A impressão é de que Baldwin produziria um documentário ainda mais explosivo e elucidativo sobre a luta pela integração racial em seu país, caso tivesse tido a oportunidade de escrever seu roteiro para além das trinta páginas usadas por Peck neste “Eu Não Sou Seu Negro”. Ainda assim, Peck consegue expandir suas ideias, experiências e elaborações, usando as imagens e textos de seus arquivos. O próprio Baldwin surge no filme, como um personagem pela voz de Jackson. O que o torna vivo, cativante e radicalmente provocador. Ou simplesmente atual e desafiador.
É elucidativo pela forma como ele vê os brancos e com eles se relaciona. “(Eu) nunca consegui odiar os brancos, embora Deus saiba que várias vezes desejei assassinar mais de um deles”. Daí se entende, sua amizade da vida toda com sua professora primária numa escola só para afros no Harlem, em Nova York, onde nasceu. “Eu gostava da Billy Miller como ela era, ou como parecia ser para mim. Ela de certa forma também foi tratada como negra, principalmente pela polícia”. Com Miller, ele adquiriu o hábito de ler, de refletir e escrever e enfrentar seus demônios interiores, desde a infância e até mesmo na maturidade.

Peck nada remete ao escritor, dramaturgo, ensaísta, muito menos ao homossexual assumido, já nos anos 50. Menção alguma há sobre seus dois romances mais famosos: Giovani (1956) e Terra Estranha (1982). Apenas se vale de sua vivência de cinéfilo para brindar o espectador com uma lista de filmes que, desde os anos 30, trataram da questão do racismo e dá uma ótima retrospectiva. Dentre eles, “Acorrentados (1958)”, de Stanley Kramer (1913/2001), e “No Calor da Noite (1967)”, de Norman Jewison (1926). Mas toda narrativa é centrada em suas ações como ativista em seu retorno aos EUA, em 1959, depois de ter vivido na França desde 1948.

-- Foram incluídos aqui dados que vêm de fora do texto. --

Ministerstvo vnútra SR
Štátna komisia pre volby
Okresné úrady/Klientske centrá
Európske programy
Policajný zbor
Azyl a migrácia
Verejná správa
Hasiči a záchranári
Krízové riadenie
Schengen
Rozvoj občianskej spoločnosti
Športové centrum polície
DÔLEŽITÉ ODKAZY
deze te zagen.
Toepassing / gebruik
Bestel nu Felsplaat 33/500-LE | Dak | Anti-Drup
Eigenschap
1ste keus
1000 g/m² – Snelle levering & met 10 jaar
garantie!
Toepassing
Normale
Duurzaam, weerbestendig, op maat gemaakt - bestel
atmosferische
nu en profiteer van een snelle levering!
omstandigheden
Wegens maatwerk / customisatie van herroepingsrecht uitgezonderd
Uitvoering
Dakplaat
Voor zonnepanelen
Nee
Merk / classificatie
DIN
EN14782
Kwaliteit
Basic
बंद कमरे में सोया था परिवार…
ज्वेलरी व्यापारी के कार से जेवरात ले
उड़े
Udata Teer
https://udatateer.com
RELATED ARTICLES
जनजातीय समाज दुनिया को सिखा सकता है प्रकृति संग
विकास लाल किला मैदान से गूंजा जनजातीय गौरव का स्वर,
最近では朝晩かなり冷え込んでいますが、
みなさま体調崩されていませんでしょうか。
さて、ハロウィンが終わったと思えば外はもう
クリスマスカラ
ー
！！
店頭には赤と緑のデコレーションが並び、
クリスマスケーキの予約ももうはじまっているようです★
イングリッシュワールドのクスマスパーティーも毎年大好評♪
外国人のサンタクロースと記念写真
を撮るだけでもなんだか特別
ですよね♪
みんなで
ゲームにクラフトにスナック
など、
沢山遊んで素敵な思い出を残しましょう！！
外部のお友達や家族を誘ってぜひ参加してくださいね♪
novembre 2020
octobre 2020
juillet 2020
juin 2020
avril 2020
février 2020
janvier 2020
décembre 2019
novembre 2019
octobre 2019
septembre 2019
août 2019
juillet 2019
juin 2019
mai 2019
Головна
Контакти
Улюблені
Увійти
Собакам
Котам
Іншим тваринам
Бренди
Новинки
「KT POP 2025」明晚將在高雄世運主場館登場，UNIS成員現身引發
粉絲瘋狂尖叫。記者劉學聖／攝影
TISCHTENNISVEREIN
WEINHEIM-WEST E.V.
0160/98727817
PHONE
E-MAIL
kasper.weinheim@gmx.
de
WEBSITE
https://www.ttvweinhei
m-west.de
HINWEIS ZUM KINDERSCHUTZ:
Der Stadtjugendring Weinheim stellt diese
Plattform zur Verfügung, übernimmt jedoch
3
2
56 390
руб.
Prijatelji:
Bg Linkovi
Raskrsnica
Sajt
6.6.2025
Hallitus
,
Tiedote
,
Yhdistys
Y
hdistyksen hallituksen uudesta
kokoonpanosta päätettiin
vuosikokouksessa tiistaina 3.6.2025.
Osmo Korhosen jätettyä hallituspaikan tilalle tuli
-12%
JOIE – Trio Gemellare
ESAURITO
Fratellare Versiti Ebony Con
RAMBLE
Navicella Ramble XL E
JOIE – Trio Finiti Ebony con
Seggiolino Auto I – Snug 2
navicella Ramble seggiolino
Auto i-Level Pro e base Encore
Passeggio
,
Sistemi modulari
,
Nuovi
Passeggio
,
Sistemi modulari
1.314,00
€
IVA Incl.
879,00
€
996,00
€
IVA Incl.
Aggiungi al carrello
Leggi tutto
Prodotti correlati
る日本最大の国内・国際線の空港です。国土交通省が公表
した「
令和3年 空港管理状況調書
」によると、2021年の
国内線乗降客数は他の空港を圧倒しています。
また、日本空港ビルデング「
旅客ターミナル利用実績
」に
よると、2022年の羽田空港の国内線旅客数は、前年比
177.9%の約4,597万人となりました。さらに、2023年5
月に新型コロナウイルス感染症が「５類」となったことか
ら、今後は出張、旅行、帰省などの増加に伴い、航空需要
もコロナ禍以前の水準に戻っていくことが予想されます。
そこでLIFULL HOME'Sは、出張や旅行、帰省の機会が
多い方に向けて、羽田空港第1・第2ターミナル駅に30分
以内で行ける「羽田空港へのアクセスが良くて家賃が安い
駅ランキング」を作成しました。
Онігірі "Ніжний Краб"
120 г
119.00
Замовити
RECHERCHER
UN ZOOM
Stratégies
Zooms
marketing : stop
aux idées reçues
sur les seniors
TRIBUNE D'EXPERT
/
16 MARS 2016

“Branco é uma metáfora de poder”

Mas foi para Saint-Paul-de Vence”, na França, que ele retornou, em 1983, ao perceber após a morte de Evers, Malcolm X e Luther King que poderia ser o próximo da lista. Em uma de suas palestras para os alunos da Universidade de Cambridge, ele já havia sentenciado bem ao seu estilo que: ”Eu afirmo a vocês: o mundo não é branco. Ele nunca foi branco. Ele não pode ser branco. Branco é uma metáfora de poder. E isso é simplesmente uma maneira de (des)crever o Chasse Manhatthan Bank”.

Eu não sou seu negro (I´am not your negro). Documentário. 2016. EUA, França, Bélgica, Suíça. 93 minutos. Música: Alexei Aigui. Edição: Alexandra Straus. Fotografia: Henry Adebonoyo, Bill e Turner Ross. Narração: Samuel L. Jackson. Roteiro/direção: Raoul Peck.